> Work required: Reproduce every row below word for word, including only the text read from the page and leaving the picture out.

> Data:
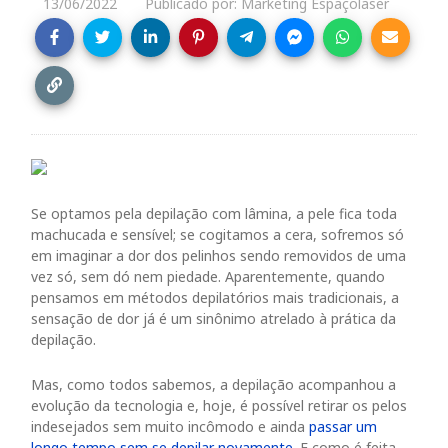
13/06/2022
Publicado por: Marketing Espaçolaser
Se optamos pela depilação com lâmina, a pele fica toda
machucada e sensível; se cogitamos a cera, sofremos só
em imaginar a dor dos pelinhos sendo removidos de uma
vez só, sem dó nem piedade. Aparentemente, quando
pensamos em métodos depilatórios mais tradicionais, a
sensação de dor já é um sinônimo atrelado à prática da
depilação.
Mas, como todos sabemos, a depilação acompanhou a
evolução da tecnologia e, hoje, é possível retirar os pelos
indesejados sem muito incômodo e ainda
passar um
longo tempo sem se depilar novamente
. E como é feita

> Output of the exercise:
13/06/2022
Publicado por: Marketing Espaçolaser
Se optamos pela depilação com lâmina, a pele fica toda
machucada e sensível; se cogitamos a cera, sofremos só
em imaginar a dor dos pelinhos sendo removidos de uma
vez só, sem dó nem piedade. Aparentemente, quando
pensamos em métodos depilatórios mais tradicionais, a
sensação de dor já é um sinônimo atrelado à prática da
depilação.
Mas, como todos sabemos, a depilação acompanhou a
evolução da tecnologia e, hoje, é possível retirar os pelos
indesejados sem muito incômodo e ainda
passar um
longo tempo sem se depilar novamente
. E como é feita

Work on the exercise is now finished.